Kirkuk Airmen build desks for Iraqi children

  • Published
  • By Senior Airman Mindy Bloem
  • 506th Air Expeditionary Group Public Affairs
Several Airmen from the 506th Expeditionary Civil Engineer Squadron here volunteered to refurbish desks for school children in March.

The idea for refurbishing the school desks sprang from a conversation Chief Master Sgt. Tom Pizzi, the 506th ECES chief enlisted manager, deployed from McChord Air Force Base, Wash., had with Stacy Barrios, a public diplomacy officer for the Kirkuk Provincial Reconstruction Team at the U.S. Embassy in Iraq.

Originally, the chief wanted to build or paint a school in Kirkuk, but learned that security procedures would make that unlikely.

Chief Pizzi said Kirkuk's director of education told him the desks in the Kirkuk Province were in poor shape and could use repairing.

The chief said he also learned from some of the local nationals who work as contractors on base, that many Iraqi school children sit three or four to one small desk.

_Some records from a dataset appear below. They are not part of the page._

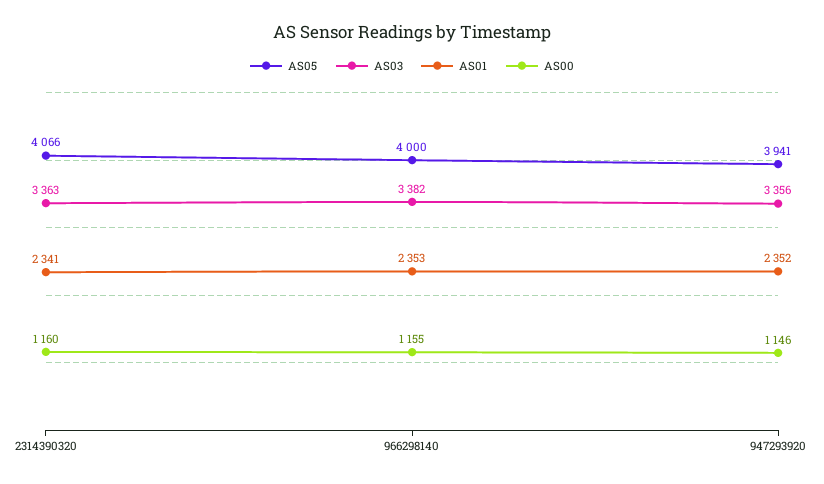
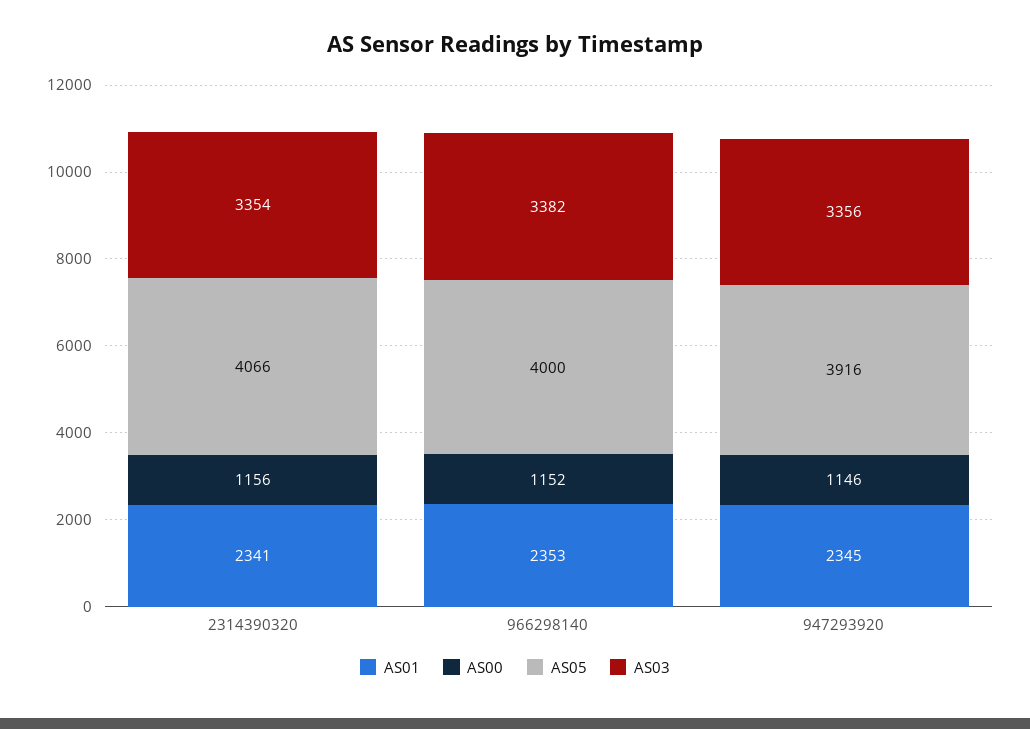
  {
    "AS05": {
      "2314390320": 4066,
      "966298140": 4000,
-     "947293920": 3941
+     "947293920": 3916
    },
    "AS03": {
-     "2314390320": 3363,
+     "2314390320": 3354,
      "966298140": 3382,
      "947293920": 3356
    },
    "AS01": {
      "2314390320": 2341,
      "966298140": 2353,
-     "947293920": 2352
+     "947293920": 2345
    },
    "AS00": {
-     "2314390320": 1160,
+     "2314390320": 1156,
-     "966298140": 1155,
+     "966298140": 1152,
      "947293920": 1146
    }
  }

Initially, the chief and his crew of local nationals and civil engineer Airmen received 25 desks for repair. The desks, broken and rusted, were heaped in piles in a field outside one of the local schools.

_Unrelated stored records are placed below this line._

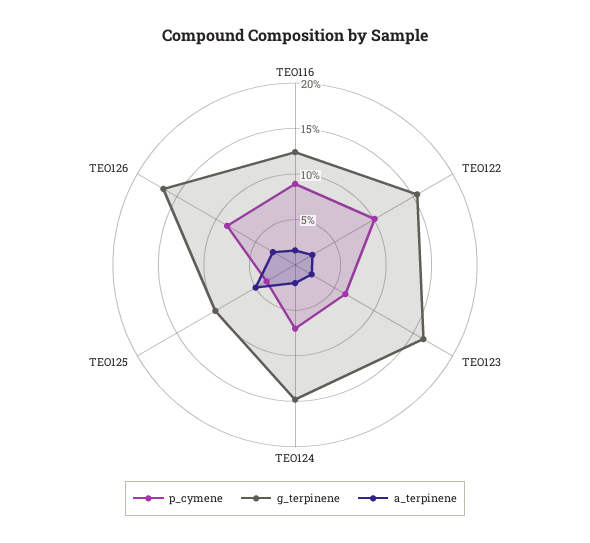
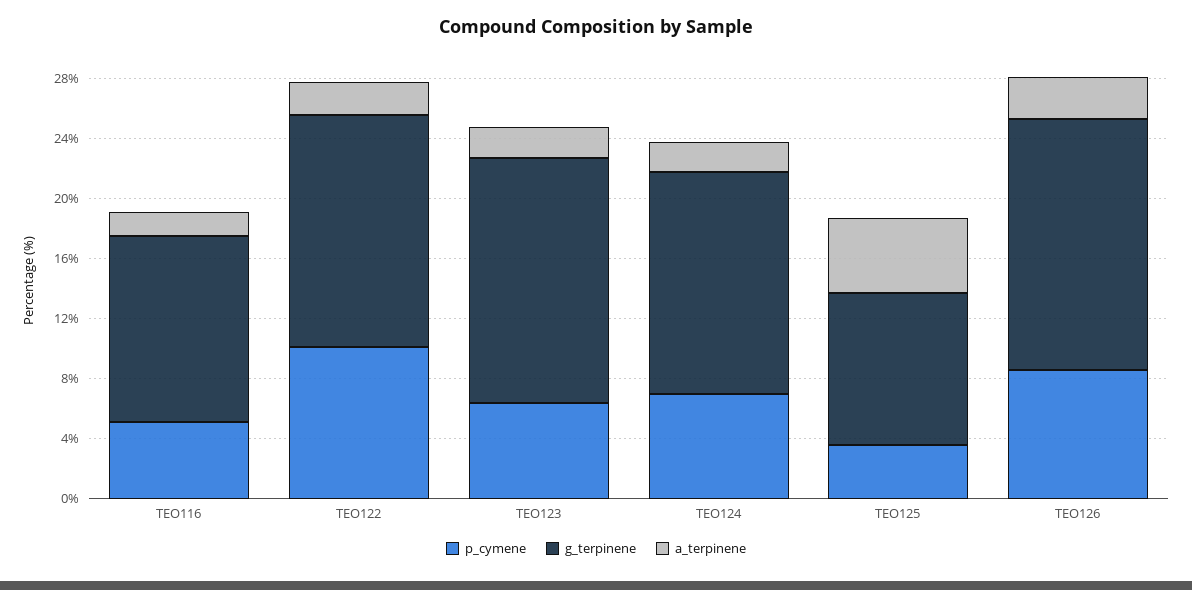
  {
    "p_cymene": {
-     "TEO116": 9,
+     "TEO116": 5,
      "TEO122": 10,
      "TEO123": 6,
      "TEO124": 7,
      "TEO125": 4,
      "TEO126": 9
    },
    "g_terpinene": {
      "TEO116": 12,
      "TEO122": 16,
      "TEO123": 16,
      "TEO124": 15,
      "TEO125": 10,
      "TEO126": 17
    },
    "a_terpinene": {
      "TEO116": 2,
      "TEO122": 2,
      "TEO123": 2,
      "TEO124": 2,
      "TEO125": 5,
      "TEO126": 3
    }
  }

Undeterred by the condition of the desks, the crew began welding and sanding the metal frames, cutting and building the wood for the framework, and painting and finishing the desks, the chief said.

Tech. Sgt. Douglas Shelton, deployed from Dover AFB, Del., volunteered his structural expertise to make the desks safer for the children.

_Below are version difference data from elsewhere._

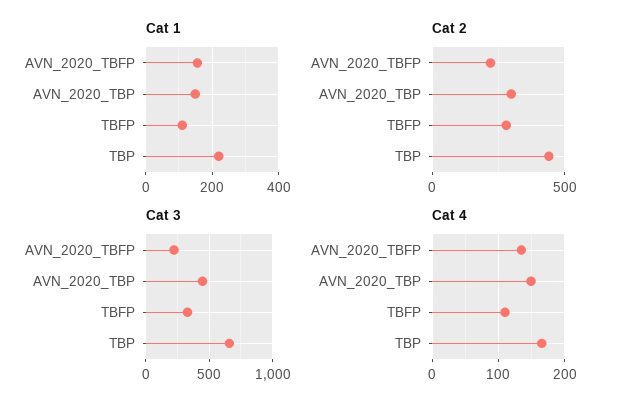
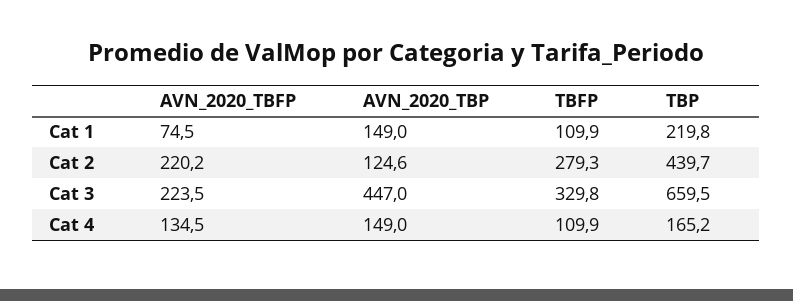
  {
    "Cat 1": {
-     "AVN_2020_TBFP": 160,
+     "AVN_2020_TBFP": 74.5,
      "AVN_2020_TBP": 149,
      "TBFP": 109.9,
      "TBP": 219.8
    },
    "Cat 2": {
      "AVN_2020_TBFP": 220.2,
-     "AVN_2020_TBP": 300,
+     "AVN_2020_TBP": 124.6,
      "TBFP": 279.3,
      "TBP": 439.7
    },
    "Cat 3": {
      "AVN_2020_TBFP": 223.5,
      "AVN_2020_TBP": 447,
      "TBFP": 329.8,
      "TBP": 659.5
    },
    "Cat 4": {
      "AVN_2020_TBFP": 134.5,
      "AVN_2020_TBP": 149,
      "TBFP": 109.9,
      "TBP": 165.2
    }
  }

"They brought the frame to me and asked my opinion," he said. "I showed them how to round the corners of the desks, so the kids don't hurt themselves."

The desks are built to seat two children to every desk, but Sergeant Shelton wanted to add a personal touch.

"I also put dividers in the compartment underneath the desktop so they can feel like they have their own personal space," the sergeant said. "I'd do anything to help the kids. I've seen them at the gates begging for stuff and it just breaks my heart. It's scary seeing kids live like that. I don't do it for the glory; I do it because it helps."

Twenty-five of the desks have been assembled and are ready to be delivered to schools in need; however, the chief said he wants to complete 100 before he leaves in March.

Chief Pizzi said the new chief enlisted manager for CE agreed to continue the project, and several of the crewmembers from the new rotation have already begun helping out.

"We're building templates for the desks with all the measurements and patterns to make it easy for the next crew to continue the project," said Master Sgt. John Wanner, deployed from McChord AFB, Wash. "We sent one of the desks downtown to be evaluated, and they (the education director and his staff) were overwhelmed and said they thought it was a brand new desk. That was pretty amazing to hear."

Chief Pizzi said he has volunteered on many humanitarian efforts before and enjoys making things better for someone else who doesn't have what we have.

"The stuff we have, we take for granted," he said. "If every kid in America could see how these children live, they would appreciate what they have in America."

He also said he hopes to leave a positive impression on the locals here.

"Those desks are going to live a lot longer in their minds," the chief said. "I hope the fact that the Americans came in and took those beat up, broken down desks and rebuilt them and put them back in the schools will change the mindset of the children and the parents of how they remember the Americans. It's leaving a legacy."